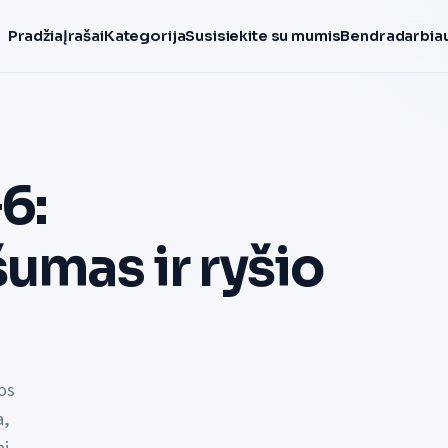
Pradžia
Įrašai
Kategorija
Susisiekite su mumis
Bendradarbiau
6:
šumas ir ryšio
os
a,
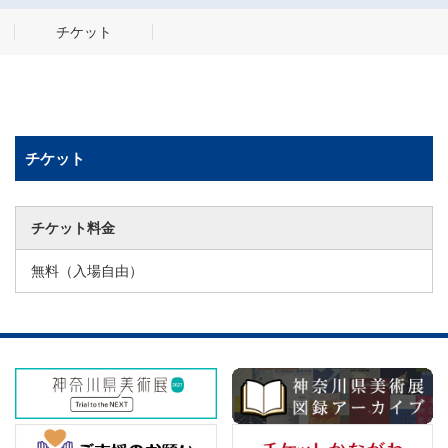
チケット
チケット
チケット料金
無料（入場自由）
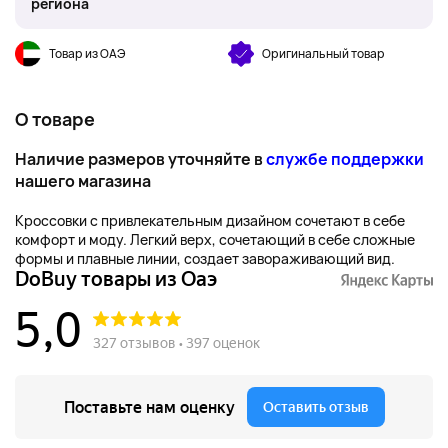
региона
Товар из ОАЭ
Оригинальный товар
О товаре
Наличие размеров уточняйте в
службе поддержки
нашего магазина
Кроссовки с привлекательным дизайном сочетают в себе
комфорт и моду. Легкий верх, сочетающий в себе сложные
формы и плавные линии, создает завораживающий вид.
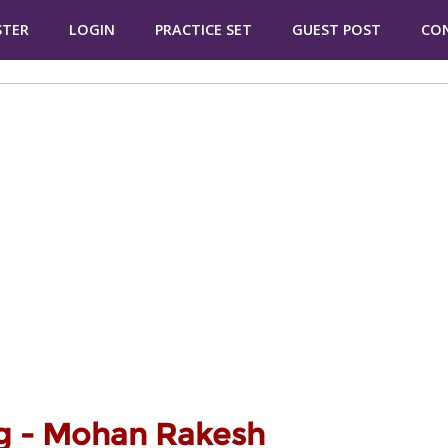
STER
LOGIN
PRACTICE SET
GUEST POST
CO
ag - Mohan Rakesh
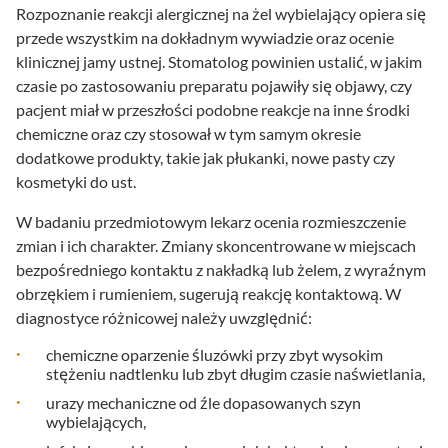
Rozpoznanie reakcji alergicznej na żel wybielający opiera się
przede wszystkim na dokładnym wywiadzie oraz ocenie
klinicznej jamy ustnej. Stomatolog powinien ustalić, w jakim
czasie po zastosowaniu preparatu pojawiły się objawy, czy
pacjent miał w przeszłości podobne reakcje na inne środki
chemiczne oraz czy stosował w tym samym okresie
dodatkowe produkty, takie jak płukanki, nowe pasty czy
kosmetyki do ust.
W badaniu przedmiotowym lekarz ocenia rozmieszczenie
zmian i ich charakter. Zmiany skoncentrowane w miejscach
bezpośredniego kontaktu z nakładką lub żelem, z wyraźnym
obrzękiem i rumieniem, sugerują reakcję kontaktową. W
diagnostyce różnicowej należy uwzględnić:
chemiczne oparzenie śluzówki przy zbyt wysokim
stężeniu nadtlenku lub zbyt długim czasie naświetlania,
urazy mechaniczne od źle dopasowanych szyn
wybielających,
----
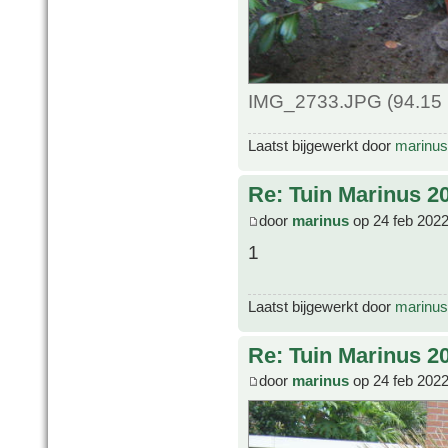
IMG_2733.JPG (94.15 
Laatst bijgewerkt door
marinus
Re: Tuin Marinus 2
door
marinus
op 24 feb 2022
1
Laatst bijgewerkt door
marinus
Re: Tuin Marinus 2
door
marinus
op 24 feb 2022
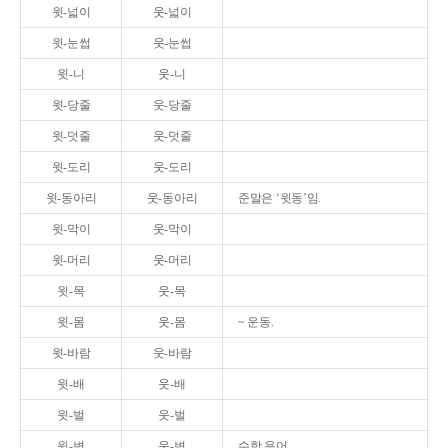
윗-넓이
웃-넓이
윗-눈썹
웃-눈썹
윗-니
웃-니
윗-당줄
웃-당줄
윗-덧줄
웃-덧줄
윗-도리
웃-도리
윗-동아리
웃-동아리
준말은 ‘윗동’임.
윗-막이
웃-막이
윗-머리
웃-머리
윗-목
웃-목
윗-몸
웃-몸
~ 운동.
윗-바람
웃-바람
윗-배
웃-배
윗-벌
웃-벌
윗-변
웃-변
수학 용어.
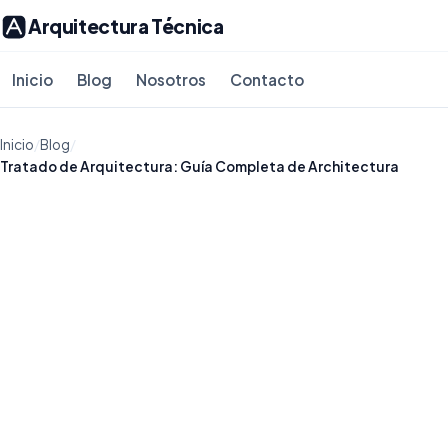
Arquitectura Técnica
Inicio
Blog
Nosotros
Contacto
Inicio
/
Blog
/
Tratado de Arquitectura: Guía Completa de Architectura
----
(WORK INSTRUCTION)
Output each line of the listing in which the string "czasie" is found.

(TASK RESPONSE)
czasie po zastosowaniu preparatu pojawiły się objawy, czy
stężeniu nadtlenku lub zbyt długim czasie naświetlania,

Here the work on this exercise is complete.